### RECORDS ###

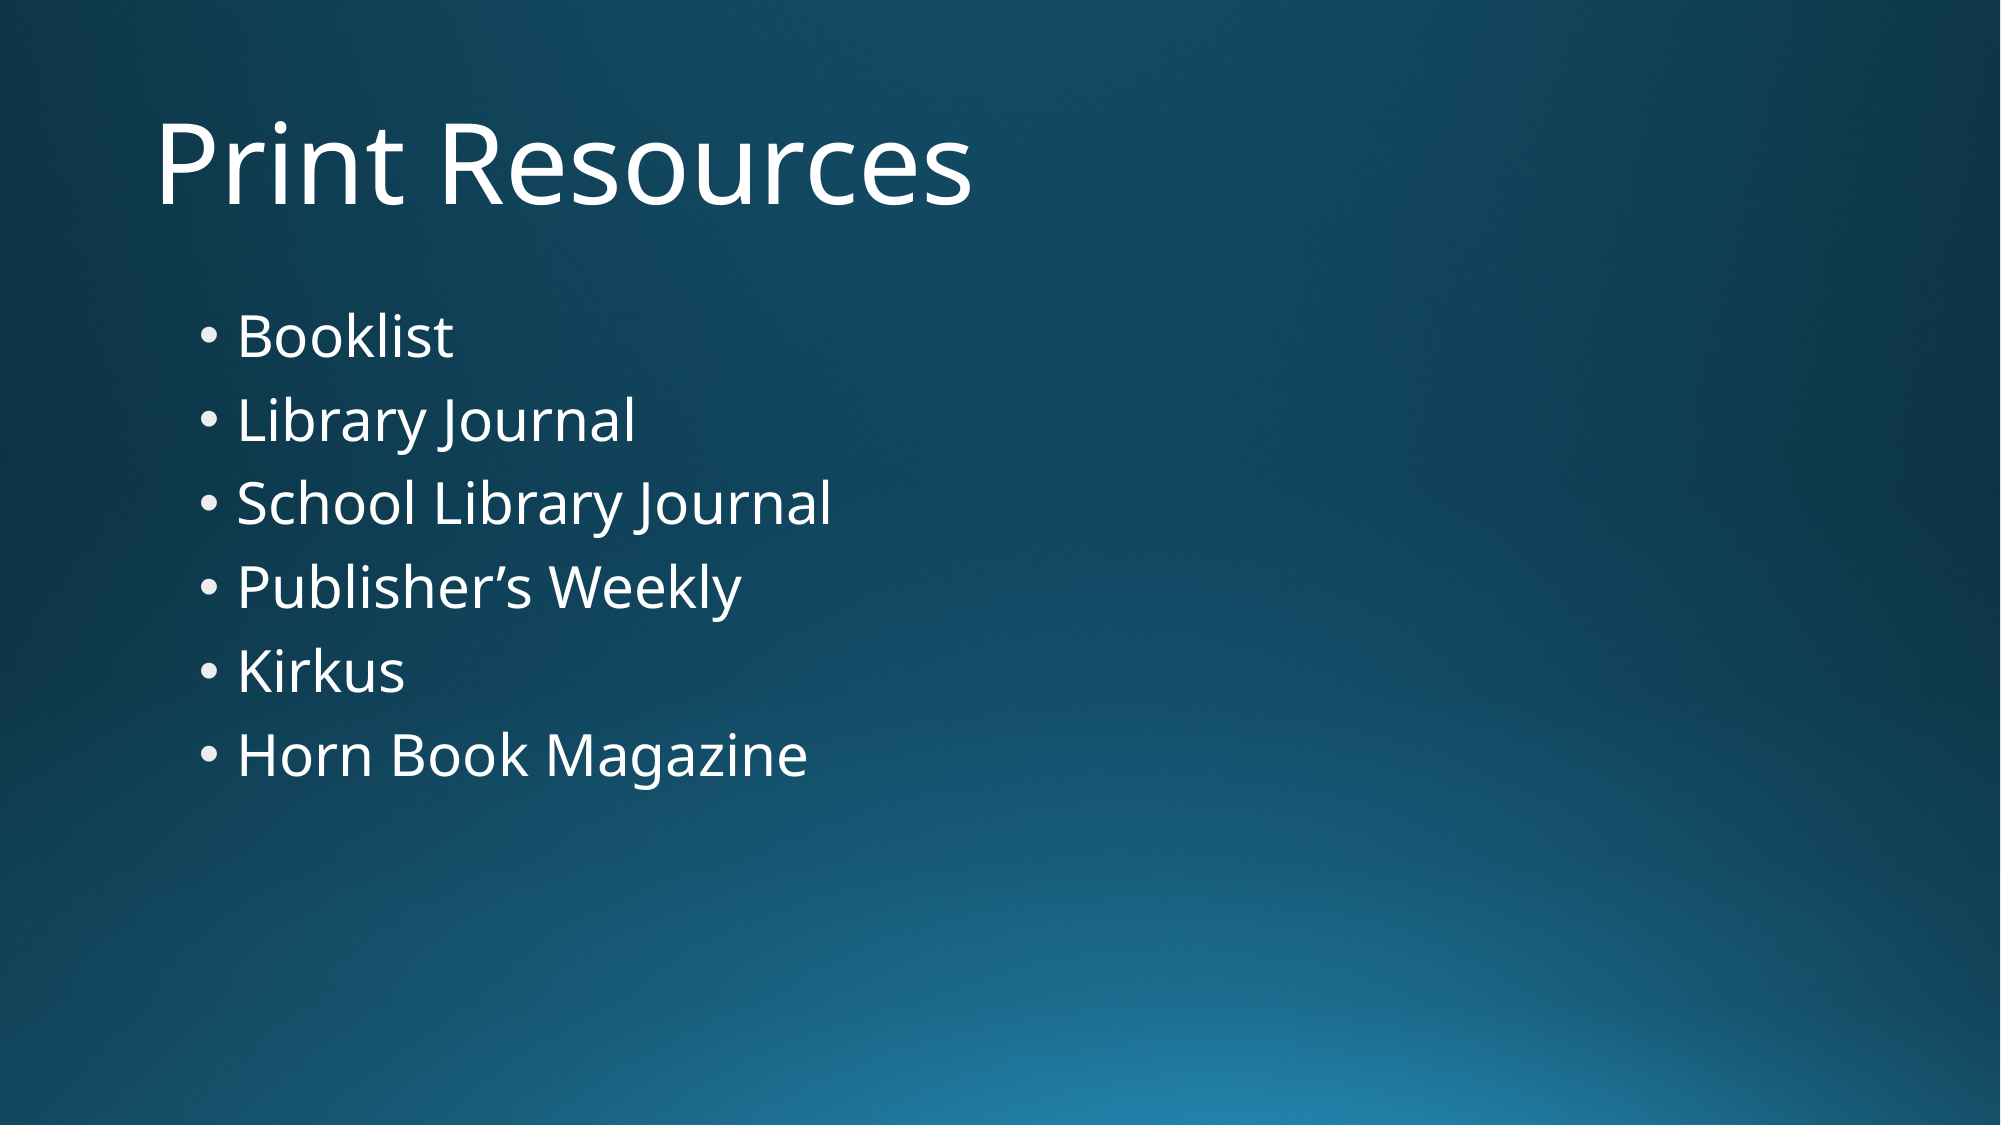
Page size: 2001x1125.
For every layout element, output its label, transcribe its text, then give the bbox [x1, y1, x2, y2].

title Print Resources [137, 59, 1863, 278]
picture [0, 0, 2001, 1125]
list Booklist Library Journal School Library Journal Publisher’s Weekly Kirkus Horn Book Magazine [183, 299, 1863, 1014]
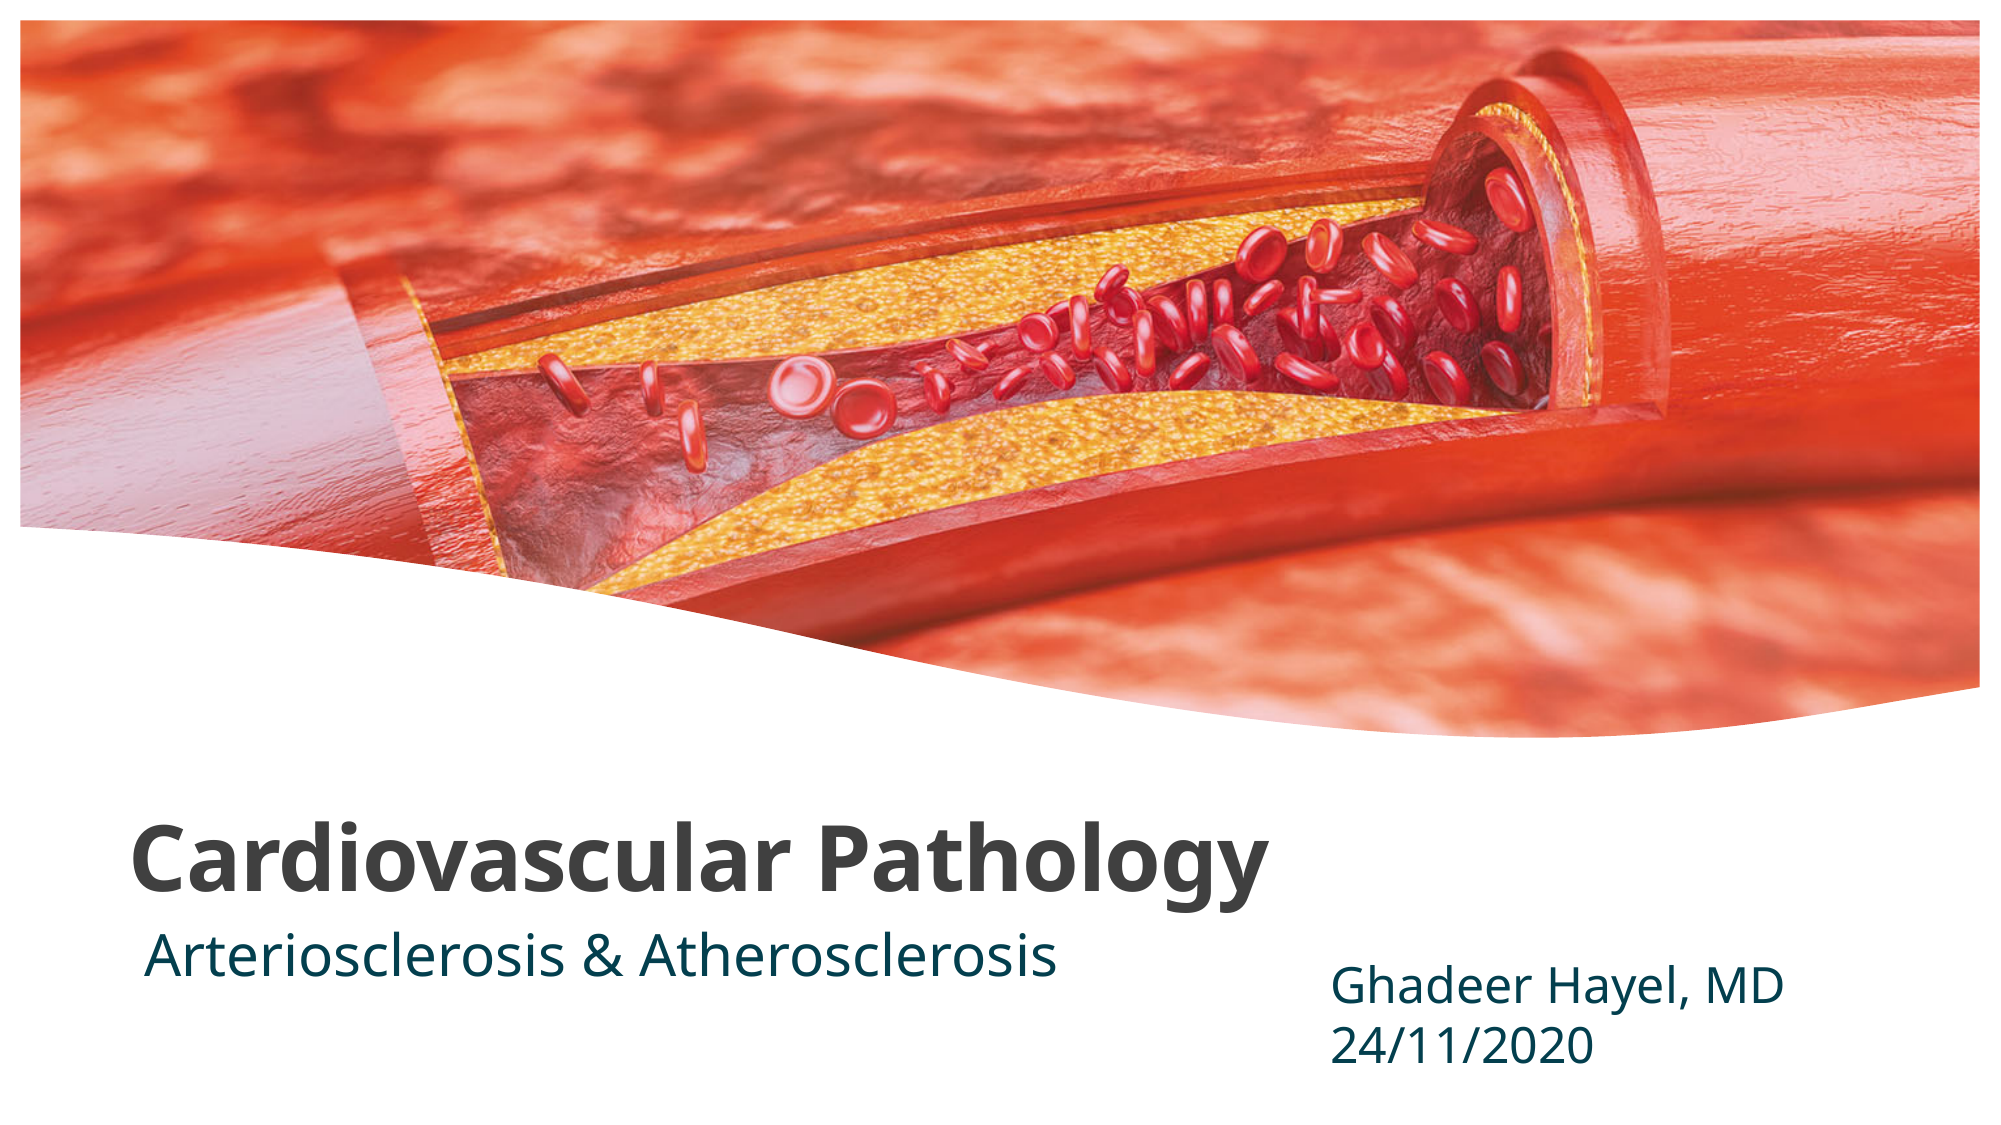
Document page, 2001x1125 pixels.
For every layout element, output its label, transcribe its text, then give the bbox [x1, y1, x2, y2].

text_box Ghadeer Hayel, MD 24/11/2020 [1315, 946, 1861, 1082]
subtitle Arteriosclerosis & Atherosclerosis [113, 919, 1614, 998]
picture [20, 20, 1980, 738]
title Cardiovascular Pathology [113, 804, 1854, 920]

###

The entries above should be reproduced exactly, without their pictures.

Page size: 2001x1125.
For every layout element, output its label, transcribe its text, then give the bbox [x1, y1, x2, y2].

title Print Resources [137, 59, 1863, 278]
picture [0, 0, 2001, 1125]
list Booklist Library Journal School Library Journal Publisher’s Weekly Kirkus Horn Book Magazine [183, 299, 1863, 1014]
Document page, 2001x1125 pixels.
For every layout element, output its label, transcribe its text, then give the bbox [x1, y1, x2, y2].

text_box Ghadeer Hayel, MD 24/11/2020 [1315, 946, 1861, 1082]
subtitle Arteriosclerosis & Atherosclerosis [113, 919, 1614, 998]
picture [20, 20, 1980, 738]
title Cardiovascular Pathology [113, 804, 1854, 920]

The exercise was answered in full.